Padgorski finally relented because he didn’t want to lose his arm. It’s a fear for many who are using xylazine and don’t get medical help.
“It’s nothing to see people in wheelchairs with their legs cut off,” he said a day after being released from a Philadelphia hospital.
Padgorski lives on the streets of Kensington, a community about 20 minutes north of downtown Philadelphia that many consider to be ground zero for the explosion of xylazine into the illicit drug supply.
The neighborhood is a large, open-air drug market where bright orange caps to needles litter the streets and sidewalks.
5 INVESTIGATES recently traveled to Pennsylvania to understand the impact xylazine could have as it becomes more prominent in Minnesota’s drug supply.
The Minnesota Department of Health reports that the number of deadly overdoses involving xylazine is roughly doubling every year.
In March, Hennepin County sent out an “overdose spike alert,” alerting its partners about the dangers of the drug that’s new to the scene.

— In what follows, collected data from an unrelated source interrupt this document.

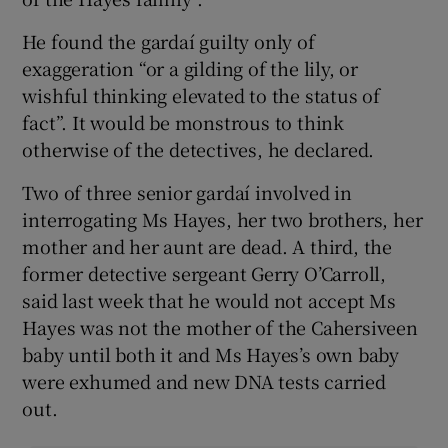
He found the gardaí guilty only of
exaggeration “or a gilding of the lily, or
wishful thinking elevated to the status of
fact”. It would be monstrous to think
otherwise of the detectives, he declared.
Two of three senior gardaí involved in
interrogating Ms Hayes, her two brothers, her
mother and her aunt are dead. A third, the
former detective sergeant Gerry O’Carroll,
said last week that he would not accept Ms
Hayes was not the mother of the Cahersiveen
baby until both it and Ms Hayes’s own baby
were exhumed and new DNA tests carried
out.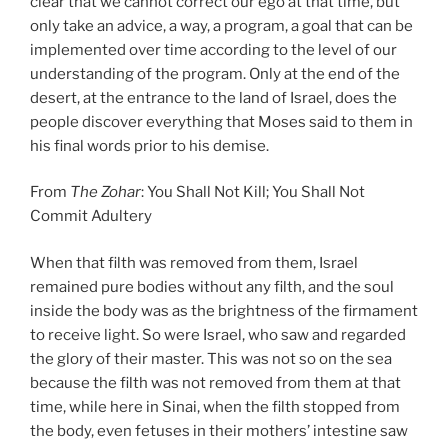
clear that we cannot correct our ego at that time, but
only take an advice, a way, a program, a goal that can be
implemented over time according to the level of our
understanding of the program. Only at the end of the
desert, at the entrance to the land of Israel, does the
people discover everything that Moses said to them in
his final words prior to his demise.
From
The Zohar
: You Shall Not Kill; You Shall Not
Commit Adultery
When that filth was removed from them, Israel
remained pure bodies without any filth, and the soul
inside the body was as the brightness of the firmament
to receive light. So were Israel, who saw and regarded
the glory of their master. This was not so on the sea
because the filth was not removed from them at that
time, while here in Sinai, when the filth stopped from
the body, even fetuses in their mothers’ intestine saw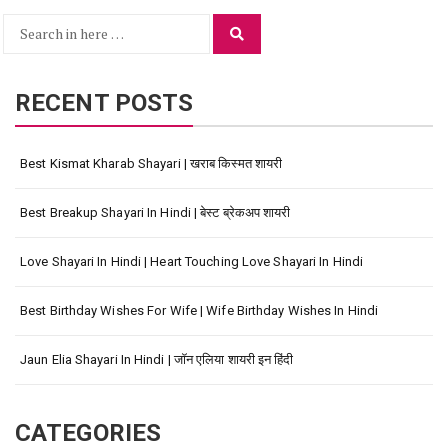
Search
Search
for:
RECENT POSTS
Best Kismat Kharab Shayari | खराब किस्मत शायरी
Best Breakup Shayari In Hindi | बेस्ट ब्रेकअप शायरी
Love Shayari In Hindi | Heart Touching Love Shayari In Hindi
Best Birthday Wishes For Wife | Wife Birthday Wishes In Hindi
Jaun Elia Shayari In Hindi | जॉन एलिया शायरी इन हिंदी
CATEGORIES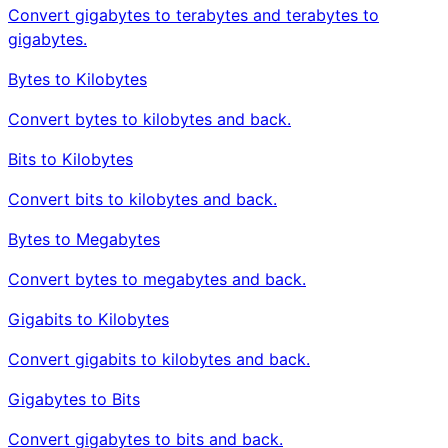
Convert gigabytes to terabytes and terabytes to
gigabytes.
Bytes to Kilobytes
Convert bytes to kilobytes and back.
Bits to Kilobytes
Convert bits to kilobytes and back.
Bytes to Megabytes
Convert bytes to megabytes and back.
Gigabits to Kilobytes
Convert gigabits to kilobytes and back.
Gigabytes to Bits
Convert gigabytes to bits and back.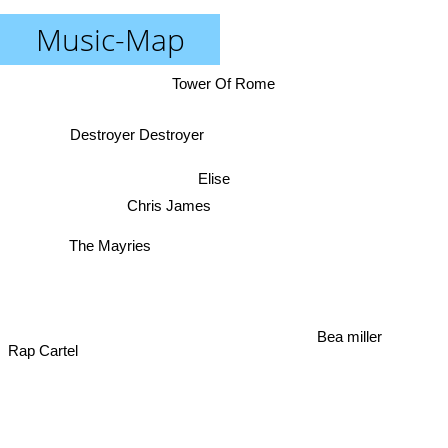
Music-Map
Tower Of Rome
Destroyer Destroyer
Elise
Chris James
The Mayries
Bea miller
Rap Cartel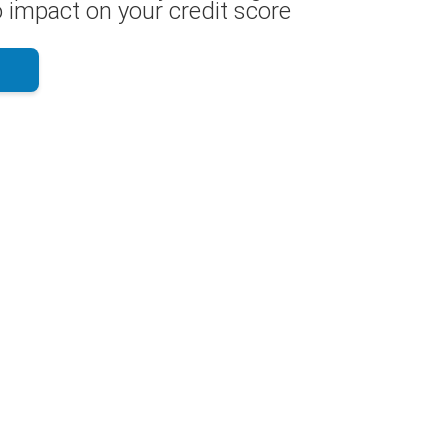
 impact on your credit score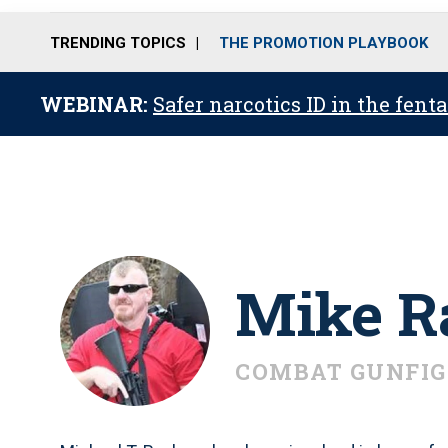
TRENDING TOPICS
THE PROMOTION PLAYBOOK
WEBINAR:
Safer narcotics ID in the fent
Mike R
COMBAT GUNFIG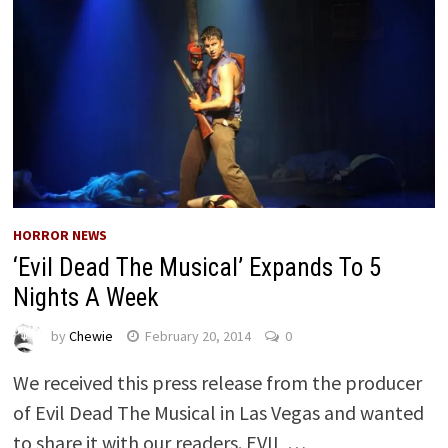
HORROR NEWS
‘Evil Dead The Musical’ Expands To 5
Nights A Week
by
Chewie
February 20, 2014
0
We received this press release from the producer
of Evil Dead The Musical in Las Vegas and wanted
to share it with our readers. EVIL …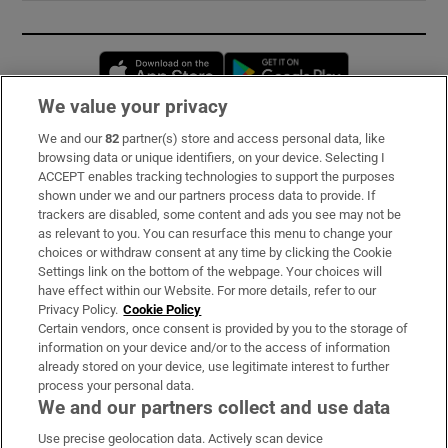
Opens in new window
Opens in new 
We value your privacy
We and our
82
partner(s) store and access personal data, like
Subscribe
browsing data or unique identifiers, on your device. Selecting I
ACCEPT enables tracking technologies to support the purposes
Support
shown under we and our partners process data to provide. If
trackers are disabled, some content and ads you see may not be
About Us
as relevant to you. You can resurface this menu to change your
choices or withdraw consent at any time by clicking the Cookie
Irish Times Products & Services
Settings link on the bottom of the webpage. Your choices will
have effect within our Website. For more details, refer to our
Privacy Policy.
Cookie Policy
OUR PARTNERS:
Certain vendors, once consent is provided by you to the storage of
information on your device and/or to the access of information
already stored on your device, use legitimate interest to further
process your personal data.
We and our partners collect and use data
Use precise geolocation data. Actively scan device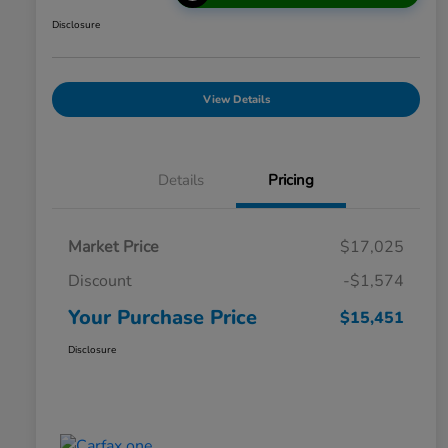
Disclosure
View Details
Details
Pricing
Market Price
$17,025
Discount
-$1,574
Your Purchase Price
$15,451
Disclosure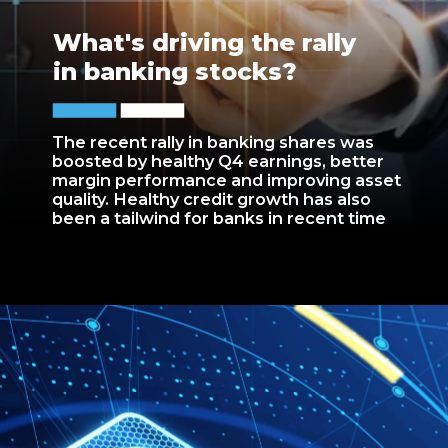
What's driving the rally
in banking stocks?
The recent rally in banking shares was
boosted by healthy Q4 earnings, better
margin performance and improving asset
quality. Healthy credit growth has also
been a tailwind for banks in recent time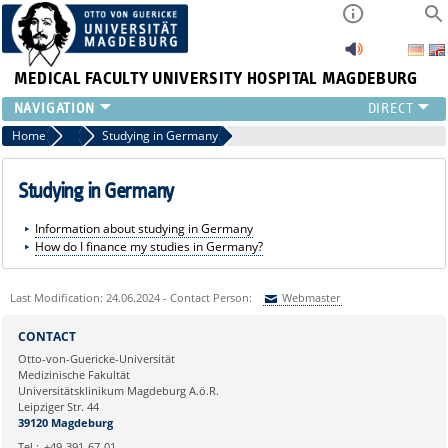
MEDICAL FACULTY
UNIVERSITY HOSPITAL MAGDEBURG
INSTITUTE
Home
General Information
Studying in Germany
CLINIC
CENTRAL FACILITIES
Studying in Germany
RESEARCH
Information about studying in Germany
PRESS
How do I finance my studies in Germany?
INTERNATIONAL
INTRANET
Last Modification: 24.06.2024 - Contact Person:
Webmaster
ABOUT US
Sie können eine Nachricht versenden an:
Webmaster
CONTACT
Ihre E-Mailadresse:
Otto-von-Guericke-Universität
Medizinische Fakultät
Universitätsklinikum Magdeburg A.ö.R.
Ihr Anliegen:
Leipziger Str. 44
39120 Magdeburg
Tel.:
+49-391-67-01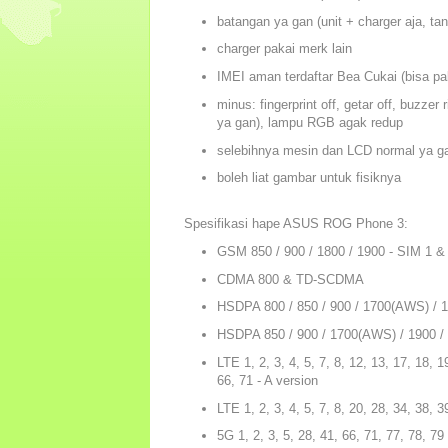
batangan ya gan (unit + charger aja, ta
charger pakai merk lain
IMEI aman terdaftar Bea Cukai (bisa paka
minus: fingerprint off, getar off, buzze
ya gan), lampu RGB agak redup
selebihnya mesin dan LCD normal ya g
boleh liat gambar untuk fisiknya
Spesifikasi hape ASUS ROG Phone 3:
GSM 850 / 900 / 1800 / 1900 - SIM 1 &
CDMA 800 & TD-SCDMA
HSDPA 800 / 850 / 900 / 1700(AWS) / 18
HSDPA 850 / 900 / 1700(AWS) / 1900 / 
LTE 1, 2, 3, 4, 5, 7, 8, 12, 13, 17, 18, 1
66, 71 - A version
LTE 1, 2, 3, 4, 5, 7, 8, 20, 28, 34, 38, 3
5G 1, 2, 3, 5, 28, 41, 66, 71, 77, 78, 7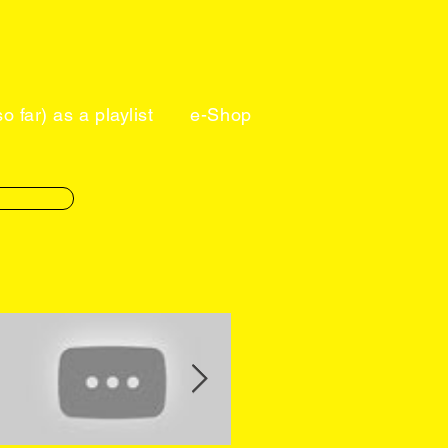
o far) as a playlist
e-Shop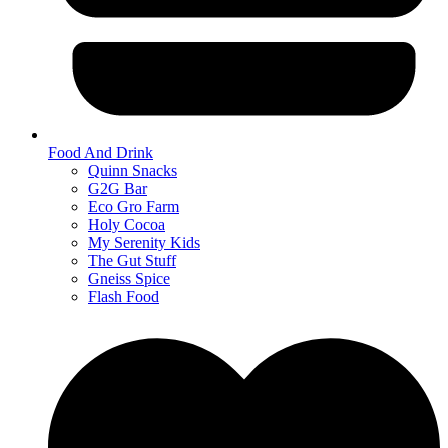
Food And Drink
Quinn Snacks
G2G Bar
Eco Gro Farm
Holy Cocoa
My Serenity Kids
The Gut Stuff
Gneiss Spice
Flash Food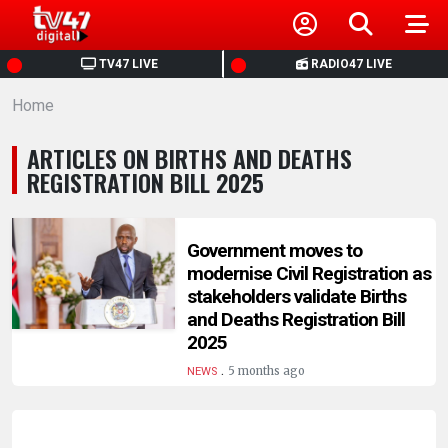
HOME
TV47 LIVE
RADIO47 LIVE
Home
NEWS
ARTICLES ON BIRTHS AND DEATHS
POLITICS
REGISTRATION BILL 2025
BUSINESS
Government moves to
modernise Civil Registration as
HEALTH
stakeholders validate Births
and Deaths Registration Bill
SPORTS
2025
.
5 months ago
NEWS
ENTERTAINMENT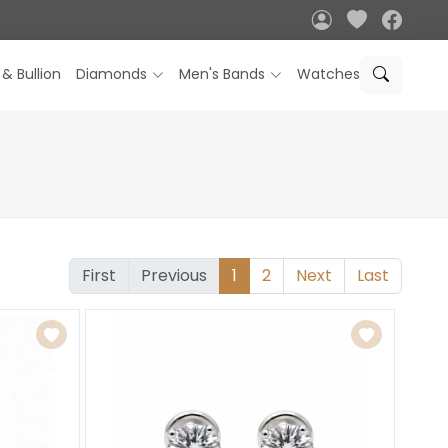
 & Bullion
Diamonds
Men's Bands
Watches
First
Previous
1
2
Next
Last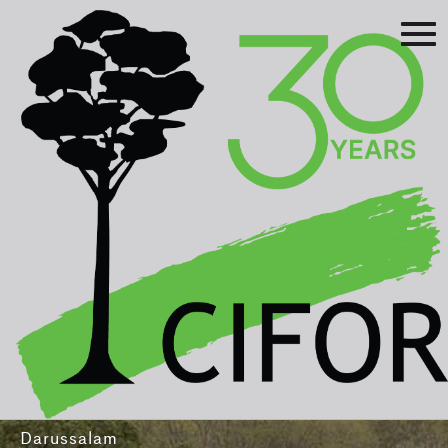
Prev
Next
Asia-Pacific Rainforest Summit
3-5 August 2016
International Convention Centre - Brunei
Darussalam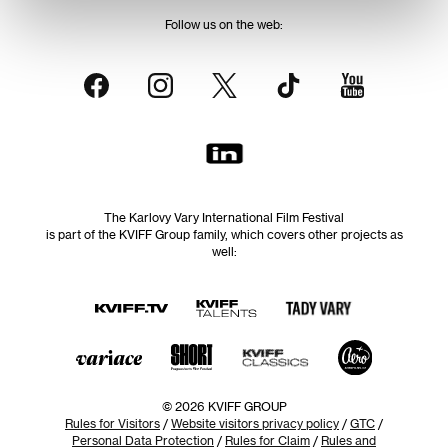
Follow us on the web:
The Karlovy Vary International Film Festival
is part of the KVIFF Group family, which covers other projects as
well:
© 2026 KVIFF GROUP
Rules for Visitors
/
Website visitors privacy policy
/
GTC
/
Personal Data Protection
/
Rules for Claim
/
Rules and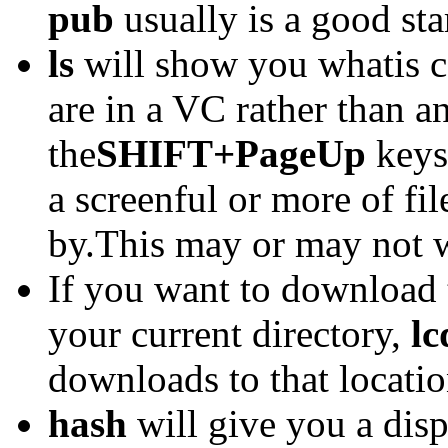
pub
usually is a good star
ls
will show you whatis co
are in a VC rather than a
the
SHIFT+PageUp
keys 
a screenful or more of fil
by.This may or may not w
If you want to download t
your current directory,
lc
downloads to that locatio
hash
will give you a disp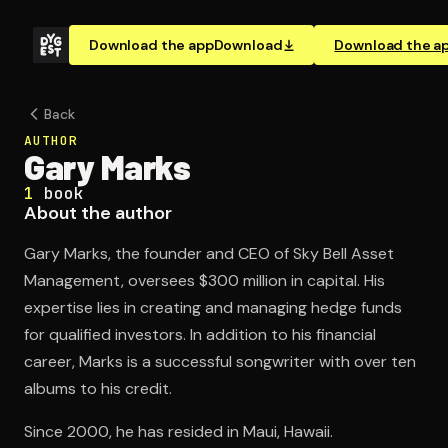
Download the app
Download
Download the a
Back
AUTHOR
Gary Marks
1
book
About the author
Gary Marks, the founder and CEO of Sky Bell Asset
Management, oversees $300 million in capital. His
expertise lies in creating and managing hedge funds
for qualified investors. In addition to his financial
career, Marks is a successful songwriter with over ten
albums to his credit.
Since 2000, he has resided in Maui, Hawaii.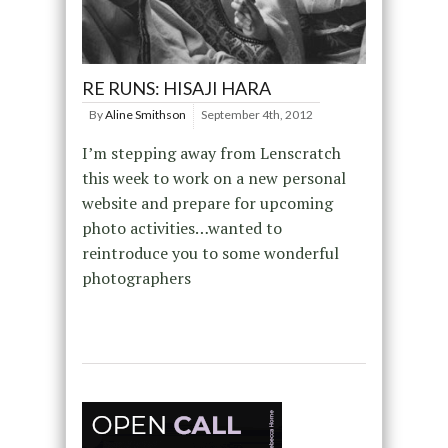
RE RUNS: HISAJI HARA
By
Aline Smithson
September 4th, 2012
I’m stepping away from Lenscratch
this week to work on a new personal
website and prepare for upcoming
photo activities…wanted to
reintroduce you to some wonderful
photographers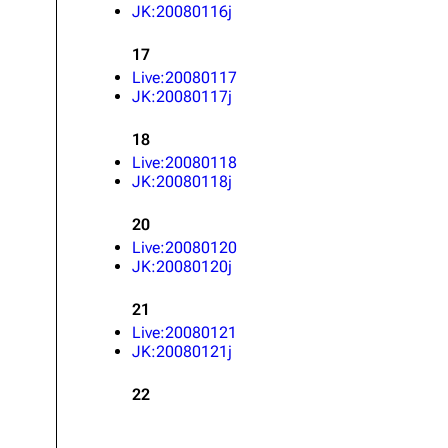
JK:20080116j
17
Live:20080117
JK:20080117j
18
Live:20080118
JK:20080118j
20
Live:20080120
JK:20080120j
21
Live:20080121
JK:20080121j
22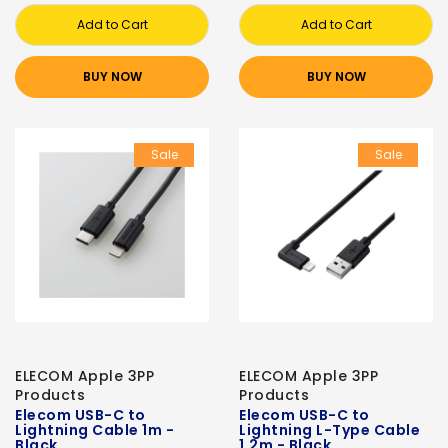
Add to Cart
Add to Cart
BUY NOW
BUY NOW
Sale
Sale
ELECOM Apple 3PP
ELECOM Apple 3PP
Products
Products
Elecom USB-C to
Elecom USB-C to
Lightning Cable 1m -
Lightning L-Type Cable
Black
1.2m - Black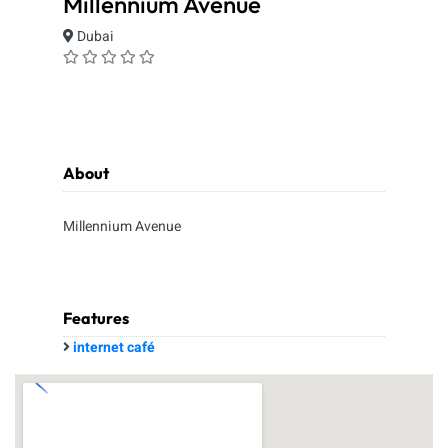
Millennium Avenue
Dubai
About
Millennium Avenue
Features
internet café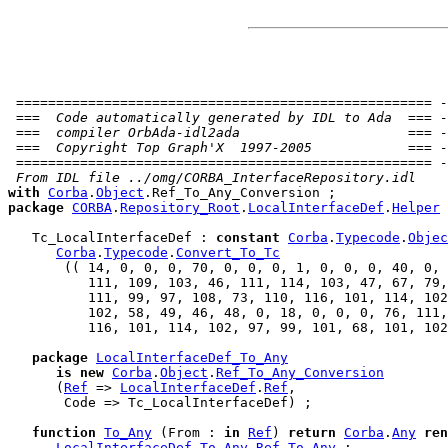
 ==================================================== -
 ===  Code automatically generated by IDL to Ada  === -
 ===  compiler OrbAda-idl2ada                     === -
 ===  Copyright Top Graph'X  1997-2005            === -
 ==================================================== -
 From IDL file ../omg/CORBA_InterfaceRepository.idl
with
Corba
.
Object
package
CORBA
.
Repository_Root
.
LocalInterfaceDef
.
Helper
   Tc_LocalInterfaceDef : 
constant
Corba
.
Typecode
.
Objec
Corba
.
Typecode
.
Convert_To_Tc
       (( 14, 0, 0, 0, 70, 0, 0, 0, 1, 0, 0, 0, 40, 0, 
          111, 109, 103, 46, 111, 114, 103, 47, 67, 79,
          111, 99, 97, 108, 73, 110, 116, 101, 114, 102
          102, 58, 49, 46, 48, 0, 18, 0, 0, 0, 76, 111,
          116, 101, 114, 102, 97, 99, 101, 68, 101, 102
package
LocalInterfaceDef_To_Any
is
new
Corba
.
Object
.
Ref_To_Any_Conversion
      (
Ref
 => 
LocalInterfaceDef
.
Ref
,

       Code => Tc_LocalInterfaceDef) ;

function
To_Any
 (From : 
in
Ref
) 
return
Corba
.
Any
ren
LocalInterfaceDef_To_Any
.
Ref_To_Any
 ;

In Philadelphia, Sarah Laurel started sounding the alarm about the effects of xylazine several years ago after the horse tranquilizer started being mixed into fentanyl to make the high last longer.
“It’s sad that in a first-world country, we are at this level of desperation,” said Laurel, who runs the non-profit Savage Sisters.
“It is overwhelming. It is now the supply,” she said.
Emerging Threat
As xylazine spreads into the drug supply in other parts of the country, including in Minnesota, the devastating impacts are becoming more apparent and alarming.
Related: A horse tranquilizer is making Minnesota’s fentanyl crisis even more dangerous
The Biden administration started developing a national response to xylazine and fentanyl in March after declaring the combination an “emerging threat.”
It’s the first time such a designation has been used and signals how serious the next chapter of the nation’s drug epidemic may be.
“It ruined my life, absolutely ruined my life,” said Kari Lamb, who is now in recovery and lives at a sober home in Philadelphia. She spent a month in the hospital after xylazine caused abscesses on her kidneys and lungs. “I see people losing limbs, losing their lives over this.”
Xylazine is not an opioid, so the life-saving reversal drug, Narcan, has no effect on it. Users often fall into a deep sleep and develop severe withdrawal symptoms if they stop using the drug.
“It’s very difficult to try and convince individuals that we’re worth saving,” Laurel said about her ongoing fight to get more widespread testing and treatment options for the people who walk through her doors.
But the gruesome, gaping skin wounds are considered the hallmark trait. The wounds can appear months after use and don’t always show up at the site of injection.
Savage Sisters has a black privacy curtain at the back of the storefront where people come to get their wounds cleaned and freshly wrapped by a nurse.
“The more frequently the dressing is changed, the better chance it has at healing,” said Bethany Gayda as she carefully cleaned and applied a new bandage to a client’s wounds.
“These are very gnarly wounds, obviously even for like a hospital setting,” she said.
Asked what Minnesota should prepare for, Laurel said it will get worse before it gets better.
“Get prepared for those wounds, update your wound care protocol based on the wounds specifically, and advocate for updating withdrawal protocols and good luck.”